Conteste con base en el texto sobre el juego:
1. ¿Qué capacidad se desarrolla al ganar control sobre la voluntad?
2. ¿Qué edad tenía el nieto de Freud cuando este observó el juego del fort-da?
3. En el ejemplo de las vacunas, ¿con qué objeto simula el niño la inyección y a quién se la aplica?

***** TEXTO PARA ANALIZAR

Mediante el juego se interactúa y convive, nos enseñamos a lidiar con las diferencias entre los semejantes y nosotros, ganamos control sobre nuestra voluntad al desarrollar la capacidad para tolerar la frustración, principio elemental para la convivencia, la negociación y el acuerdo con los demás, nos permite convertirnos en seres creativos y aprender a respetar las reglas. Además, es fundamental para el desarrollo afectivo: facilita la expresión de los estados emocionales, que en una persona adulta se manifiestan idealmente a través de la palabra. El juego brinda a los niños la posibilidad de elaborar aquellas experiencias traumáticas y dolorosas. Freud (1920) observó un juego con su nieto de apenas un año de edad –el juego del fort-da–, entonces descubrió que, por medio de la actividad lúdica, el niño puede vivir de manera activa, aquello que vivió pasivamente y que tal vez resultó doloroso para su mente. Por ejemplo, un pequeño es llevado por sus padres al doctor y contra su voluntad le inyectan unas vacunas, por la tarde, ya de nuevo en casa, el niño toma un tubo y simula inyectar a su dinosaurio favorito; hacerla de doctor le permite reproducir un evento impresionante, elaborarlo al actuar activamente con su muñeco, que ahora recibe esa inyección que al él le dolió en la mañana.

**********
***** EXTRACTOS DE REGISTROS

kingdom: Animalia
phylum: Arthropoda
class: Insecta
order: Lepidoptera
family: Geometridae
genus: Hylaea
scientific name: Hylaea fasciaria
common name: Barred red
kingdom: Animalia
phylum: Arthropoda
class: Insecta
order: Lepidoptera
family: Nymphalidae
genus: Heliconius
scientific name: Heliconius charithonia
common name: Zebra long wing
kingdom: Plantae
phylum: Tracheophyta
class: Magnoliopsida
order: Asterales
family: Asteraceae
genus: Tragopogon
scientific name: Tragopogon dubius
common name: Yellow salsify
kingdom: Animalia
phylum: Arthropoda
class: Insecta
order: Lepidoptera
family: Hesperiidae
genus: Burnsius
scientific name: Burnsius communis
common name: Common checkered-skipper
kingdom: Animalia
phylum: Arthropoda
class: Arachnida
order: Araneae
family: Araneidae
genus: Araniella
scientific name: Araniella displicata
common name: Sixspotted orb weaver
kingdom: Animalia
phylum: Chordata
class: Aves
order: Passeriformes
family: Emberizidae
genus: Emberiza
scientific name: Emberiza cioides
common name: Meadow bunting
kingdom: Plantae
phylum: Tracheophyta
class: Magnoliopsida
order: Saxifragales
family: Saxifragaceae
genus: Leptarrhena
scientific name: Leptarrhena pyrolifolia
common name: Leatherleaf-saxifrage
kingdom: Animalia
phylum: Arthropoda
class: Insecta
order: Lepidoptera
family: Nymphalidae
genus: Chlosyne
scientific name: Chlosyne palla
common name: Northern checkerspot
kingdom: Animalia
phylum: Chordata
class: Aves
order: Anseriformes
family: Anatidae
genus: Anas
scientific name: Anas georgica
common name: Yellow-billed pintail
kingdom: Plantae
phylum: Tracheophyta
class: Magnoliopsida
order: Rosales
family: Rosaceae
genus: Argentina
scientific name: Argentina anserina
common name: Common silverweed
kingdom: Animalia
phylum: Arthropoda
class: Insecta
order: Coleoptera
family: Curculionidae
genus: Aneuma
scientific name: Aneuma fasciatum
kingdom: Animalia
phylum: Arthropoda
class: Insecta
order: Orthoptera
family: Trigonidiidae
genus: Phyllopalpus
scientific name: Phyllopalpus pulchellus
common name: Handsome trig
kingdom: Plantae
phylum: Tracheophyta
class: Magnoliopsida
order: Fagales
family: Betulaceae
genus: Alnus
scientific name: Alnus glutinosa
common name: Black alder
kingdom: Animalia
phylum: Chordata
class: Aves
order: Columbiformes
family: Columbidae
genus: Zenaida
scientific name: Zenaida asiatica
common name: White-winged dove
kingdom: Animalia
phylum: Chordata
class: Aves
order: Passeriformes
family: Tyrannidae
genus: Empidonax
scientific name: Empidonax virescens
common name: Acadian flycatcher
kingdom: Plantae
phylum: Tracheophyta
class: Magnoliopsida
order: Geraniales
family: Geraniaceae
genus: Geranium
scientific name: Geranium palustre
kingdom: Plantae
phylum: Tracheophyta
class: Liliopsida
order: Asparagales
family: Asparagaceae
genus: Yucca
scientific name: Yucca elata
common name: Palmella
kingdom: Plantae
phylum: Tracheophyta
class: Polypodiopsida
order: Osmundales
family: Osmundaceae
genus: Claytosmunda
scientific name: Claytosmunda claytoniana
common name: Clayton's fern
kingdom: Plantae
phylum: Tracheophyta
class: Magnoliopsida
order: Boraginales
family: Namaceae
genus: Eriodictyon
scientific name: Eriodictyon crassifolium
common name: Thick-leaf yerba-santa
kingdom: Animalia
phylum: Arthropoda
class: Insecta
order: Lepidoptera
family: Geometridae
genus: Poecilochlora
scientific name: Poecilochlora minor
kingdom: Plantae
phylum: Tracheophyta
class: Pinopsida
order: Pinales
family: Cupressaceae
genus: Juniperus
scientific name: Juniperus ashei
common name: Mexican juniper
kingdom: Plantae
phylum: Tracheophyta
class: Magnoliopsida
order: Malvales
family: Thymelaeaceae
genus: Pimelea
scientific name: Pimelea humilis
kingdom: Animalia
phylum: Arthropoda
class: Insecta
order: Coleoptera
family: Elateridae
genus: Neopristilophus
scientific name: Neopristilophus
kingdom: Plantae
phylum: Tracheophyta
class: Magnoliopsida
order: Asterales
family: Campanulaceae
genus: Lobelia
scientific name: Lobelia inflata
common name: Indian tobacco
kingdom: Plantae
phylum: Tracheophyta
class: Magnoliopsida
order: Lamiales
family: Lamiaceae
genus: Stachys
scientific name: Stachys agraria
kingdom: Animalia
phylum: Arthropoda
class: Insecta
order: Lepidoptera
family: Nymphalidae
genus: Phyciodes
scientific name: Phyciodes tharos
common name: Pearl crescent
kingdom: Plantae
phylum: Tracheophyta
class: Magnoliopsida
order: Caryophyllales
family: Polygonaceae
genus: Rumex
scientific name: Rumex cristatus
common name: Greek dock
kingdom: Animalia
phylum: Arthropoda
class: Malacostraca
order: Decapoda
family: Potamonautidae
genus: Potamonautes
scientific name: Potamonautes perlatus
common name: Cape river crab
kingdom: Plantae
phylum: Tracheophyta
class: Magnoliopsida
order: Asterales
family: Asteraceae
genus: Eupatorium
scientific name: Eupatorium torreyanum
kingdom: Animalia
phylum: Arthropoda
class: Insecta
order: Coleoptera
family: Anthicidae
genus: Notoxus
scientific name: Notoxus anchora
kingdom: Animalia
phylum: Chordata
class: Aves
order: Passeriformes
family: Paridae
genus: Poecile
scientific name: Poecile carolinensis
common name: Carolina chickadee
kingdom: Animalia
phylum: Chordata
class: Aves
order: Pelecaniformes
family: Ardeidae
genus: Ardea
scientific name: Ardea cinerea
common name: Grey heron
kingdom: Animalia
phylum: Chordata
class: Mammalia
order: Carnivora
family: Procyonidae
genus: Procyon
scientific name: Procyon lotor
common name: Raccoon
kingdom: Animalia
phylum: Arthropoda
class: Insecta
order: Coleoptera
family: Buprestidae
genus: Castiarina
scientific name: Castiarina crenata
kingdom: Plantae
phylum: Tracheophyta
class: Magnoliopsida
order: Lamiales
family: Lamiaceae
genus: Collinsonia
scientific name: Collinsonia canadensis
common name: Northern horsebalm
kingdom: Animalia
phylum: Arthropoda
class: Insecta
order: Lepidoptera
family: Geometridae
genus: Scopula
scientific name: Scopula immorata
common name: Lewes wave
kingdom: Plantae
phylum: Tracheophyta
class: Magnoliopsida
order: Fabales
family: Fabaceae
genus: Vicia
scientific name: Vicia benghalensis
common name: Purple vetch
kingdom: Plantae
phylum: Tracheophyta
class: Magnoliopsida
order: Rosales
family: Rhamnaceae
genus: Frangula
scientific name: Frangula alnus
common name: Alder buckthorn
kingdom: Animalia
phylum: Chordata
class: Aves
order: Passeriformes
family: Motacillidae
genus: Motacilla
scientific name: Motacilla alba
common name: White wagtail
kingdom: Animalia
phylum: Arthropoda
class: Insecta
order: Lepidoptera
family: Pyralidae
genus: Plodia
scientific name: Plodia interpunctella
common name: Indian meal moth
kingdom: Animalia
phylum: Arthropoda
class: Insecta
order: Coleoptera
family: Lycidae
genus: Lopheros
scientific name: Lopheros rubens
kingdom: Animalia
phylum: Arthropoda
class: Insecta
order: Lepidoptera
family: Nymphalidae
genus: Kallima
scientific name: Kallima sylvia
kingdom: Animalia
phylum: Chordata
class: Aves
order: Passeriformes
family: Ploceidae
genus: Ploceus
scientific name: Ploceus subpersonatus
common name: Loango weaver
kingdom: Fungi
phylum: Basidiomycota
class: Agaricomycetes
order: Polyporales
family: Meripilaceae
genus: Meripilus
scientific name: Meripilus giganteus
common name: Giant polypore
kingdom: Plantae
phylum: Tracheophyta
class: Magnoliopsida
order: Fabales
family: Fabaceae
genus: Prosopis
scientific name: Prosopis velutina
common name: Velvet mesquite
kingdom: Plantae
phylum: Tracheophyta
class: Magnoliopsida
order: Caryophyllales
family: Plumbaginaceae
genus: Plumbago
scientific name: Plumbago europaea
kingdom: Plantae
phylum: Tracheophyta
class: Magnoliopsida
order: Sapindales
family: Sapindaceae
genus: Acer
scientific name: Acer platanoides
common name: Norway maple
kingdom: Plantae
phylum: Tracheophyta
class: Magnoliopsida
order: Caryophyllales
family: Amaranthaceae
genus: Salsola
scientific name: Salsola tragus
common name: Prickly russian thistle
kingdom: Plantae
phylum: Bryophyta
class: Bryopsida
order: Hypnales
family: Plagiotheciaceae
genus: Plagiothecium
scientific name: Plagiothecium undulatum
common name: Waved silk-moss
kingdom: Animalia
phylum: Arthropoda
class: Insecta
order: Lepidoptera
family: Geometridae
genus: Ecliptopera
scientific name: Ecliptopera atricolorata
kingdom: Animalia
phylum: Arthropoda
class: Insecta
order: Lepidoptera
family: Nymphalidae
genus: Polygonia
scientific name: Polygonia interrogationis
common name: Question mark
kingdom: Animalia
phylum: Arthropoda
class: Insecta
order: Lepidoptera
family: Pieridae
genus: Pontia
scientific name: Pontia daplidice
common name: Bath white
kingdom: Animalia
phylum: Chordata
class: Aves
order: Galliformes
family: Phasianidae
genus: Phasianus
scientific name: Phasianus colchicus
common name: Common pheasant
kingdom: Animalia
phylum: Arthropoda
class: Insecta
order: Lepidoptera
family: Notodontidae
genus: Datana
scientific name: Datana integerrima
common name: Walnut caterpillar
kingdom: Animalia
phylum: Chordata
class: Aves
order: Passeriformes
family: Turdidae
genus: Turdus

**********

→ RESPUESTA
1. La capacidad para tolerar la frustración.
2. Apenas un año.
3. Con un tubo; se la aplica a su dinosaurio favorito.